I copy XMM0 to XMM1 and I mask off bits 012-456-89A for bit 5 in the low word of XMM0, do the same for word1 of XMM0, etc. using different slices and masks to make sure each word in XMM0 and XMM1 holds the neighbors for a different pixel.
Question
How do I tweak the MIT-bitcount to end up with a bitcount per word/pixel in each XMM word?
Remarks
I don't want to use a lookup table, because I already have that approach and I want to
test to see if SSE2 will speed up the process by not requiring memory accesses to the lookup table.

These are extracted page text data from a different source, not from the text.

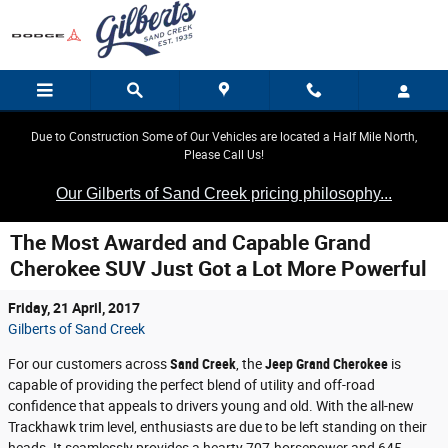
Skip to main content
Due to Construction Some of Our Vehicles are located a Half Mile North,
Please Call Us!
Our Gilberts of Sand Creek pricing philosophy...
The Most Awarded and Capable Grand
Cherokee SUV Just Got a Lot More Powerful
Friday, 21 April, 2017
Gilberts of Sand Creek
For our customers across
Sand Creek
, the
Jeep Grand Cherokee
is
capable of providing the perfect blend of utility and off-road
confidence that appeals to drivers young and old. With the all-new
Trackhawk trim level, enthusiasts are due to be left standing on their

An answer using SSE assembly would be optimal, because I'm programming this in Delphi and I'm thus using x86+SSE2 assembly code.
The MIT algorithm would be tough to implement in SSE2, since there is no integer modulus instruction which could be used for the final ... % 255 expression. Of the various popcnt methods out there, the one that lends itself to SSE most easily and efficiently is probably the first one in Chapter 5 of "Hackers Delight" by Henry S. Warren, which I have implemented here in C using SSE intrinsics:
#include <stdio.h>
#include <emmintrin.h>
__m128i _mm_popcnt_epi16(__m128i v)
{
v = _mm_add_epi16(_mm_and_si128(v, _mm_set1_epi16(0x5555)), _mm_and_si128(_mm_srli_epi16(v, 1), _mm_set1_epi16(0x5555)));
v = _mm_add_epi16(_mm_and_si128(v, _mm_set1_epi16(0x3333)), _mm_and_si128(_mm_srli_epi16(v, 2), _mm_set1_epi16(0x3333)));
v = _mm_add_epi16(_mm_and_si128(v, _mm_set1_epi16(0x0f0f)), _mm_and_si128(_mm_srli_epi16(v, 4), _mm_set1_epi16(0x0f0f)));
v = _mm_add_epi16(_mm_and_si128(v, _mm_set1_epi16(0x00ff)), _mm_and_si128(_mm_srli_epi16(v, 8), _mm_set1_epi16(0x00ff)));
return v;
}
int main(void)
{
__m128i v0 = _mm_set_epi16(7, 6, 5, 4, 3, 2, 1, 0);
__m128i v1;
v1 = _mm_popcnt_epi16(v0);
printf("v0 = %vhd\n", v0);
printf("v1 = %vhd\n", v1);
return 0;
}
Compile and test as follows:
$ gcc -Wall -msse2 _mm_popcnt_epi16.c -o _mm_popcnt_epi16
$ ./_mm_popcnt_epi16
v0 = 0 1 2 3 4 5 6 7
v1 = 0 1 1 2 1 2 2 3
$
It looks like around 16 arithmetic/logical instructions so it should run at around 16 / 8 = 2 clocks per point.
You can easily convert this to raw assembler if you need to - each intrinsic maps to a single instruction.